The Technology Foresight Fund, for which US$600 million has been set aside by the Irish Parliament, will support small numbers of researchers and their teams for a three- to five-year period. The fund is designed to upgrade the level of technical research, a problem identified in ICSTI's analysis. "We were not in the high-level bracket in terms of research excellence in the country," says Conor O'Carroll, senior policy adviser to Forfas, Ireland's national advisory board for enterprise, trade, science, technology and innovation. "If we want to create companies in this country and encourage indigenous industry to get involved in high-level research, the way we have to do it is by supporting high-level research in Ireland."
Within the research community, deals like these don't come along too often. Unlike fellowships or project grants, which usually cover only some salaries and equipment costs, these Foresight grants - up to US$1.2 million a year - will cover the full costs associated with running a research team of 10 to 12 people for five years.
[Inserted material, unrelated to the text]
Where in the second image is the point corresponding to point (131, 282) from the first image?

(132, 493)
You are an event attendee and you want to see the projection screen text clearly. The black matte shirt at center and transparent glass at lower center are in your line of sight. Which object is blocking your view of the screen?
This includes salaries, equipment, travel and materials. The comprehensive packages free researchers from endless rounds of begging for funding. Forfas also discourages fundees from teaching, a time-consuming task that many undertake to buttress their slim research grants. This allows researchers to focus solely on their projects, and "it makes them ours," O'Carroll says, an important benefit for a country that is trying to attract and grow its own cadre of talented scientists and researchers.
In its first call, the fund received 77 proposals from researchers in Australia, Canada, France, Germany, Ireland, Slovakia, the United Kingdom and the United States - just the sort of diversity it was hoping for. "When you think about it, what [the researchers] are saying is that if successful, they will move lock, stock and barrel over to Ireland for five years. And that's what we want," O'Carroll says. If everything goes well, they'll want to stay and perhaps pursue further research through the fund.
Because the goal is to get Ireland on the map in terms of scientific and technological research, only world-class individuals will receive funding. The fund's board of assessors rated applicants on a scale that ranged from fair to outstanding and chose only those scientists who were stars within the top 10 percent of their field. "We don't want the excellent; we don't want anything below that. We're setting the mark at outstanding," O'Carroll says. They care as much - if not more - about the calibre and potential of the researcher as they do about the specific research proposal. "The [research assessors] might come back to us and say, 'We've got 42 proposals in bio, but nobody is outstanding there,'" he says. "Fine. That's the way it is. We only fund if the quality is there."